It has nothing to do with how much RAM is in your system. You are running out of virtual address space. For a 32 bit windows OS process, you get a 4GB virtual address space (irrespective of how much RAM you are using) out of 2GB for the user-mode (3GB in case of LARGEADDRESSAWARE) and 2 GB for kernel. When you do try to allocate memory using new, OS will try to find the contiguos block of virtual memory which is large enough to satisfy the memory allocation request. If your virtual address space is badly fragmented or you are asking for a huge block of memory then it will fail throwing a bad_alloc exception. Check how much virtual memory your process is using.

Naveen
That's also a good point, virtual memory is what really matters in this case.
RedGlyph
Thanks for the reply! How do I find out the virtual memory the process is using? Task Manager says the program is using 1.2Gb when it fails. This should be well below even the 2GB mark (and I am linking with LARGEADDRESSAWARE). At that point the program is trying to allocate only around 75Mb... Is there a way to know whether the address space is badly fragmented? How can it be avoided?
Jonathan L. Verner
Try enabling a column in task manager that's called something like "virtual memory" on XPs and something like "private(?) bytes" on vistas. Also consider using process explorer from sysinternals (AKA Rusinovich) which is a lot superior to task manager. Something like "perfmon" (which I believe comes with windows), could also help you see what exactly is going on with your machine's memory.
Dmitry
LARGEADDRESSAWARE has no effect unless you add /3GB to your boot.ini
karunski
You can download this utility from sysinternals: http://technet.microsoft.com/en-us/sysinternals/dd535533.aspx And then check what is the biggest chunk of virtual memory you are having. That should give you an idea how much fragmentation has occured and whether the memory allocation will succeed or not.
Naveen
Thanks for the sysinternals tip... Very nice tool. It does show something weird going on with my program: there are consecutive blocks of allocated memory each approx double the size of its predecessor going from 2Mb to 131Mb. At least I have a thing to investigate
Jonathan L. Verner
My guess is that, this allocation is done by the vector. Assuming that you are using the default memory allocator for controlling vector's memory allocation, it might try to allocate more than what are you asking for. Note that capacity() of the vector need not be equal to size(). This is done for performance reasons so as to avoid constant reallocations and provide amortized constant time push_back() operation. But these allocations may become too much for the bigger vectors, for example if you are asking for 75MB it might try to allocate more than that.
Naveen
Other thing that can be tried is to use std::deque instead of std::vector as deque provides better memory management deallocates the unused blocks of memory whenever the size of the deque reduces. Vector will not deallocate the memory when it's size is reduced although you can use the swap trick so as to force the vector release its internal unused memory.
Naveen
@Naveen: Yes the vector allocator (or list?) is probably the culprit.@karunski: Thanks, I'll try to convince the person who runs the production machine to add the 3GB flag.
Jonathan L. Verner
+1  A: 

With Windows XP x86 and the default settings, 1.2 GB is about all the address space you have left for your heap after system libraries, your code, the stack and other stuff get their share. Note that largeaddressaware requires you to boot with the /3GB boot flag to try to give your process up to 3GB. The /3GB flag causes instability on a lot of XP systems, which is why it's not enabled by default.

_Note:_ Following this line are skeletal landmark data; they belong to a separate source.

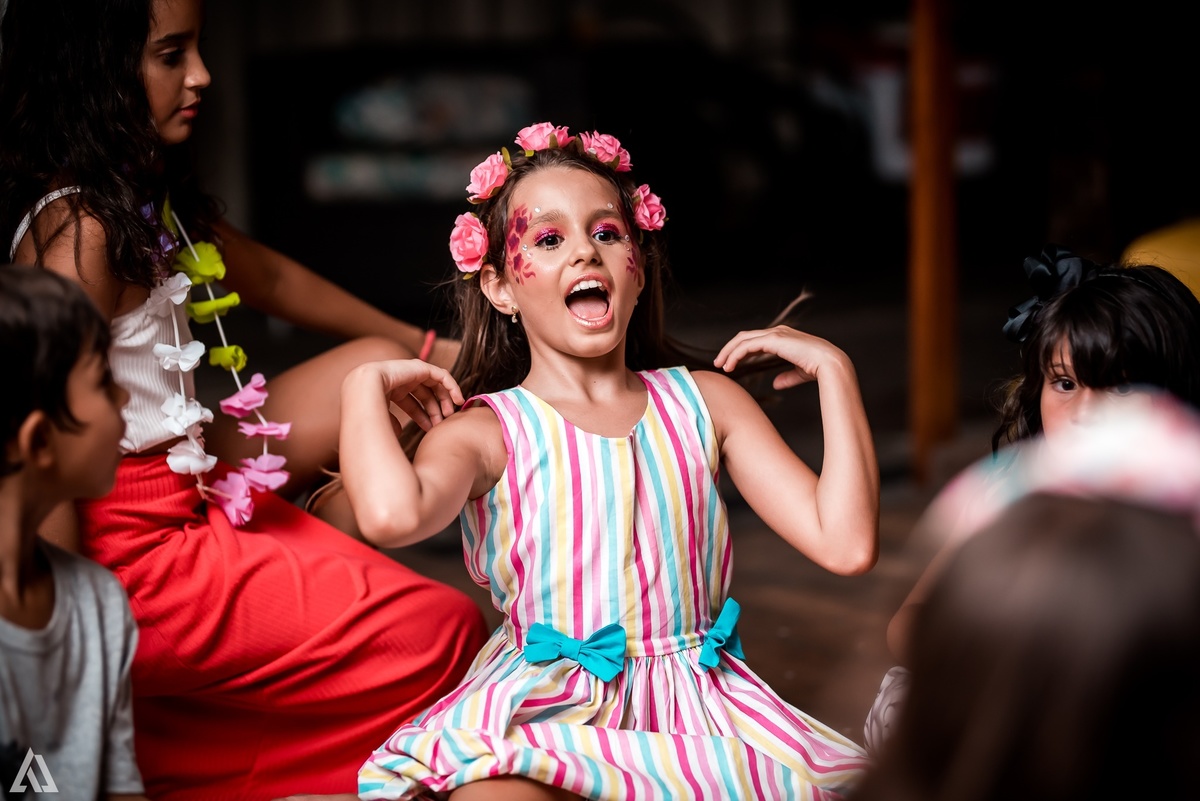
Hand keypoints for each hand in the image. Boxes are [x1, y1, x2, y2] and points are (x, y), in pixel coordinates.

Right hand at [352, 359, 464, 431]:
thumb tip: (398, 431)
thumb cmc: (366, 407)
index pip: (411, 403)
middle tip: (442, 423)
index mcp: (391, 390)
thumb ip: (390, 422)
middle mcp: (401, 379)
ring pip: (435, 384)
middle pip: (425, 394)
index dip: (422, 416)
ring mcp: (410, 371)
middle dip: (434, 409)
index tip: (430, 429)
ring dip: (444, 399)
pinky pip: (441, 375)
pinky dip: (451, 386)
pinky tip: (457, 399)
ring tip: (450, 415)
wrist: (363, 390)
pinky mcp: (420, 367)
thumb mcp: (381, 418)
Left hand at [713, 325, 850, 390]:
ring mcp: (775, 334)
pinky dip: (736, 354)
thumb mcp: (799, 373)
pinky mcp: (774, 340)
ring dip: (729, 352)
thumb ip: (787, 376)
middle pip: (745, 337)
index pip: (755, 340)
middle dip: (730, 349)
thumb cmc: (819, 369)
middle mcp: (778, 332)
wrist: (830, 364)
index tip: (731, 363)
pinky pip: (747, 346)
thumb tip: (776, 384)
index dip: (741, 350)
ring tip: (721, 365)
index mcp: (783, 337)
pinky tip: (729, 365)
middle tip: (720, 363)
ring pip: (743, 339)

Server variants of Windows x86 give you more address space, both by using the 3GB/1GB split and by using PAE to allow the use of your full 4GB of RAM.

Linux x86 uses a 3GB/1GB split by default.

A 64 bit OS would give you more address space, even for a 32bit process.

karunski
Hmm, thanks for the explanation with the /3GB boot flag, I wasn't aware of that. The 3/1 split for Linux would seem to indicate why the program runs under Linux.
Jonathan L. Verner
A: 

To elaborate more about the virtual memory: Your application fails when it tries to allocate a single 90MB array, and there is no contiguous space of virtual memory where this can fit left. You might be able to get a little farther if you switched to data structures that use less memory -- perhaps some class that approximates a huge array by using a tree where all data is kept in 1MB (or so) leaf nodes. Also, under c++ when doing a huge amount of allocations, it really helps if all those big allocations are of same size, this helps reusing memory and keeps fragmentation much lower.

However, the correct thing to do in the long run is simply to switch to a 64-bit system.

Tuna-Fish
It turned out that heap fragmentation was probably the issue.